South Africa should move from a ‘crude to a smart strategy’, with targeted interventions in densely populated places.

So said Professor Alex van den Heever, chair in the field of Social Security Systems Administration and Management Studies at Wits University.

He was responding in an interview with News24 to the report on the modelling, released by the government, by a consortium of some of the country’s foremost experts showing that between 40 000 and 45 000 South Africans could die from Covid-19 by November, with current numbers of ICU beds expected to be overwhelmed almost immediately.

Van den Heever said the models showed the government was on its way to realising its worst-case scenario, and appeared to have little planning strategies in place, except for creating more hospital beds.

‘When you reduce your strategy to trying to create hospital beds, you’re effectively reducing your strategy to digging graves,’ Van den Heever told News24.

‘It’s essentially an indication of failure, because your worst-case contingency has been realised, which is an epidemic at such a level that you don’t really have the ability to contain it,’ he said.

‘What this is suggesting is that our only strategy is to get more beds, not actually to introduce better intervention to suppress the epidemic; better non-therapeutic interventions.’

He argued that a balanced-risk approach appeared not to have been taken. This should include the risk to the economy, which was costing R13 billion a day, weighed against the cost of ramping up testing and tracing, which would cost about R20 billion per year.

Van den Heever said that, while implementing a hard lockdown for the first two to three weeks was appropriate, a lockdown-dependent strategy would always fail.

He recommended that South Africa should move from a ‘crude to a smart strategy’, with targeted interventions in densely populated places.

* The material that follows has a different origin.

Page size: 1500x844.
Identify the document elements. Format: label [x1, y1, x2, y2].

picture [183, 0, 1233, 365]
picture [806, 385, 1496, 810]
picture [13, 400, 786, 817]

News24 reported that the release of the government’s projections during an extensive technical briefing with Health Minister Zweli Mkhize and members of several teams producing modelling for government on Tuesday night came after intense criticism over the apparent lack of transparency over the modelling and other Covid-19 data.

The projections, which the experts stressed were subject to change as more data became available, show:

Between June and November, 40 000 to 45 000 people could die from Covid-19, with nearly 500 deaths by the end of May;

The total number of cases between June and November is expected to be between 1 and 1.2 million, with around 50 000 cases expected by the end of May.

Projected need for ICU beds is between 20 000 and 35 000 between June and November, and 500 by the end of May.

General hospital beds required are expected to be between 75 000 and 90 000 between June and November, with just more than 2 000 beds required by the end of May.

Provinces are expected to peak at different times, with varying levels of infection and deaths, but the national peak infection rate is expected around mid-July to mid-August.

Teachers’ unions and education organisations criticised the government’s back-to-school plan, saying it lacked sufficient detail. Unions feared returning to school without necessary precautions could put lives at risk. The basic education department announced on Tuesday that schooling would resume on 1 June for grades 7 and 12 and for small schools.

Positive case rose by 803 to 18 003. Deaths increased to 339.

In other virus-related news

  • UN Secretary-General Antonio Guterres warned that millions of people could be pushed into extreme poverty in Africa due to the coronavirus pandemic and called for ‘global solidarity’ with the continent. ‘The pandemic threatens African progress. It will aggravate long-standing inequalities and heighten hunger, malnutrition and vulnerability to disease,’ Guterres said in a statement accompanying a UN study with recommendations for the African continent;
  • World Bank president David Malpass said up to 60 million people would be pushed into ‘extreme poverty’ by the coronavirus. The bank expected global economic growth to shrink by 5% this year as nations dealt with the pandemic. This had already led to millions losing their jobs and businesses failing, with poorer countries feeling the brunt. ‘Millions of livelihoods have been destroyed and healthcare systems are under strain worldwide. Our estimate is that up to 60 million people will be pushed into extreme poverty – that erases all the progress made in poverty alleviation in the past three years,’ Malpass warned.